As pessoas sentem a fibrilhação? Nem todas: em muitos casos a fibrilhação auricular não se acompanha por palpitações sentidas pelo doente. Por vezes, sentem-se batidas irregulares, por vezes cansaço mais intenso com o esforço ou tonturas, mas, muitas vezes os sintomas, se presentes, são muito vagos.
Pode detetar-se de uma forma simples? Sim, pode, pela avaliação do pulso. No entanto, para isso é preciso treino, até porque tanto a arritmia se pode confundir com pulso normal como nem todas as arritmias são fibrilhação auricular. Há, por exemplo, alguns batimentos isolados (extra-sistoles) que são muito frequentes e que, na maioria dos casos, não se associam a problemas como os que a fibrilhação auricular origina.

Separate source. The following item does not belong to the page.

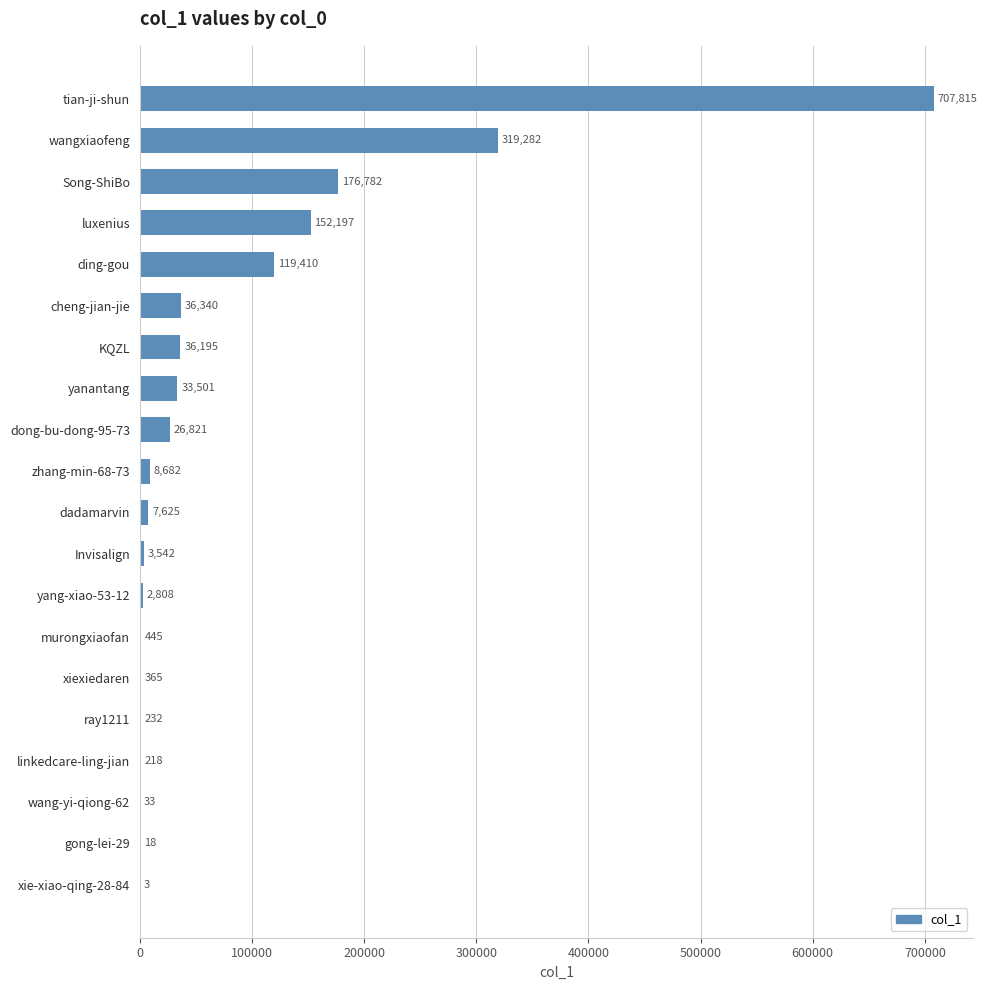

At which label is the value closest to 353909?

wangxiaofeng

Em qualquer caso, a perceção de irregularidade de batimento cardíaco deve levar a consultar um médico – há até países que propõem que a deteção se possa fazer de uma forma mais disseminada, nas farmácias, por exemplo. A realização de um eletrocardiograma faz parte da avaliação necessária, podendo haver casos em que há necessidade de outros exames adicionais.
No entanto, não se deve deixar de ter em conta que a fibrilhação auricular é muitas vezes assintomática, isto é, sem sintomas. Em Portugal, um dos estudos feitos concluiu que um terço dos doentes com fibrilhação auricular não sentia nenhum sintoma.

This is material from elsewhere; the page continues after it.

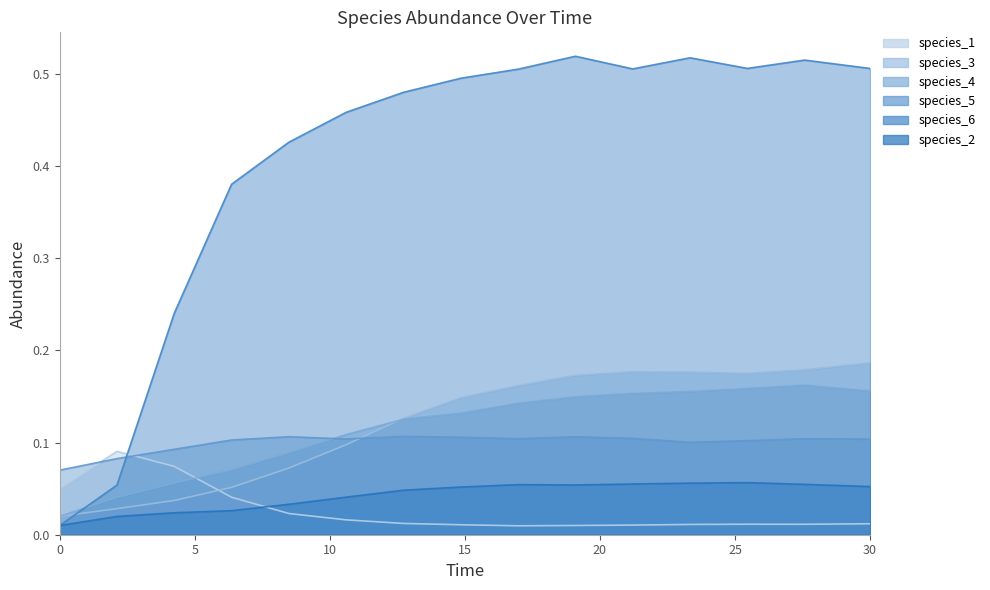

Which series has the largest range (max minus min)?

species_6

Depois da confirmação da presença de uma arritmia por fibrilhação auricular, haverá que intervir tentando:
- colocar o coração a bater ritmicamente;
- reduzir a frequência se estiver elevada;
- prevenir a formação de coágulos;
- abordar os fatores de risco para o AVC;
- prevenir a insuficiência cardíaca;
- evitar outras arritmias.
Estas abordagens deverão ser consideradas, e tomadas decisões, sendo que nem sempre é possível assegurar o retorno a um ritmo normal, o que por vezes se consegue com medicamentos ou, em alguns casos selecionados, recorrendo a aplicação de um choque elétrico no peito feito sob vigilância médica, em ambiente hospitalar, e sob sedação.
Se não for possível converter a arritmia para o ritmo normal, dito sinusal, pode controlar-se a frequência com medicamentos; existem várias classes terapêuticas para tal efeito.

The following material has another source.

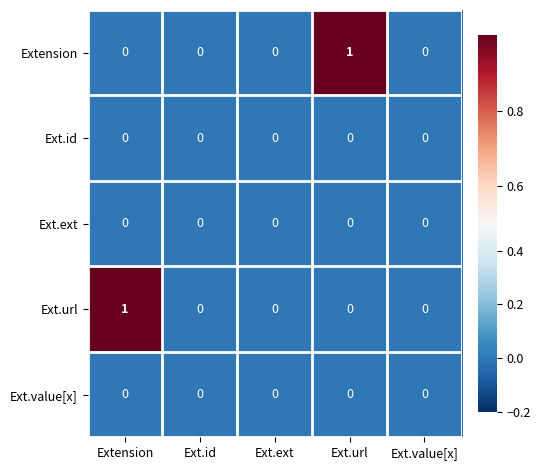

The Extension series shows 0 at Ext.value[x]. True or false?

True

Algumas pessoas, particularmente os diabéticos, hipertensos, portadores de insuficiência cardíaca, com mais de 75 anos, ou que já tiveram AVC anteriormente, têm risco acrescido de se originarem coágulos e de sofrerem um AVC na presença de fibrilhação auricular, pelo que têm indicação para tomar medicamentos para tornar o sangue mais líquido. Esta decisão deve ser tomada com o envolvimento de um médico e deve, subsequentemente haver um plano de acompanhamento ao doente.
Há estudos que sugerem que devem fazer-se rastreios a pessoas com mais de 65 anos para detetar a presença de fibrilhação auricular silenciosa.
Pode prevenir-se a ocorrência de fibrilhação auricular? Sim, pode, promovendo a alimentação e vida saudável, incluindo a realização de atividade física regular adequada à pessoa. No caso de padecer de situações como hipertensão arterial, o controlo da tensão arterial é fundamental.
A fibrilhação auricular é uma arritmia potencialmente grave pelo que, estando presente, deve ser detetada o mais precocemente possível, permitindo o estabelecimento de um tratamento adequado.
Autor: Miguel Castelo-Branco, Prof. Doutor, médico especialista de Medicina Interna e membro da Sociedade Portuguesa do Acidente Vascular Cerebral.